"Ey iman edenler! Sabır ve namaz ile Allah’tan yardım isteyin. Çünkü Allah, muhakkak sabredenlerle beraberdir." (Bakara 2/153) ayetini merkeze alan Siyer Vakfı kurucusu ve araştırmacı yazar Muhammed Emin Yıldırım, bu yolculuğun sadece insani bir yardım konvoyu değil, bir ayetin pratiğe dökülmesi olduğunu vurguladı.
"SABIR: DİRENİŞİ KUŞANMAKTIR"
Yıldırım mesajında sabrın pasif bir bekleyiş değil, izzetli bir direniş olduğunu belirtti.

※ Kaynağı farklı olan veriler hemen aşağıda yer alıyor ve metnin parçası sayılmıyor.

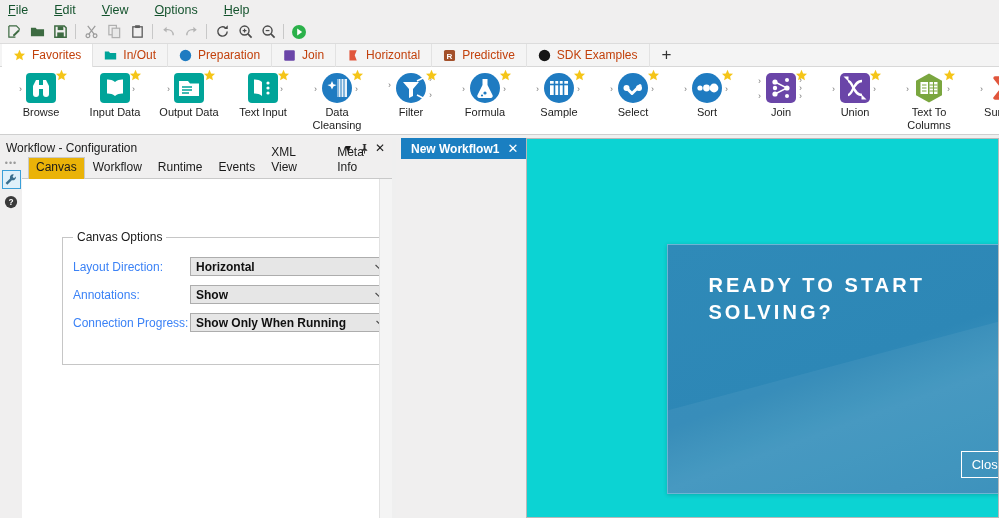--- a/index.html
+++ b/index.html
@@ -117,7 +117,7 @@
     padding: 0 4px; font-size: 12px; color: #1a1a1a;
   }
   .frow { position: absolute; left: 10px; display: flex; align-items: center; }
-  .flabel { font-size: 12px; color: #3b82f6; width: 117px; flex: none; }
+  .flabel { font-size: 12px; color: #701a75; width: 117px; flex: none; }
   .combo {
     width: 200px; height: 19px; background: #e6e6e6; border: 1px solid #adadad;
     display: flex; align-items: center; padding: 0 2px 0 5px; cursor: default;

Gazzeli mazlumların terk edilmişliğe rağmen gösterdiği sabrı örnek gösteren Yıldırım, “Sabır, ekmeği bölüşemeyen dünyanın ortasında bir dilim ekmeği kardeşine uzatmak demektir” ifadelerini kullandı.
"NAMAZ: SECDEDE YOĞRULAN DİRENİŞ"
Direnişin bir diğer boyutunun ise namaz olduğunu belirten Yıldırım, Gazze’de bombalar altında bile cemaatle kılınan namazlara dikkat çekti. “Siper yerine secdeyi, sığınak yerine saf tutmayı seçenlerin direnişi bizlere çok şey öğretiyor” diyen Yıldırım, bu ibadetin bir kulluk göstergesi olmanın ötesinde bir direniş biçimi olduğunu ifade etti.
"YARDIMIN ASIL KAYNAĞI ALLAH’TIR"
Sumud Filosu’nun taşıdığı yardımın elbette kıymetli olduğunu belirten Yıldırım, asıl yardımın Allah’tan geleceğini hatırlattı. “Yardım, pasaportla gecikebilir, ambargo ile engellenebilir; ama Allah’tan gelen yardım için ne onay gerekir ne de izin” diyen Yıldırım, bu yolculuğun aynı zamanda Gazze’deki mazlumların dualarına bir karşılık olduğunu söyledi.
“BU YOLCULUK BİR AYETİN ETE KEMİĞE BÜRÜNMESİDİR”
Yıldırım’ın sözleri, bu yolculuğun sadece fiziksel değil, ruhani bir yönü de olduğunu ortaya koydu. "Bu filo sadece bir insani yardım konvoyu değildir. Aslında bu yolculuk, bir ayetin ete kemiğe bürünmesidir" diyerek çağın en önemli sınavlarından birine tanıklık ettiklerini ifade etti.
Sumud Filosu, Gazze’ye ulaşmasına saatler kala hem taşıdığı insani yardımlarla hem de taşıdığı mesajlarla dikkat çekiyor.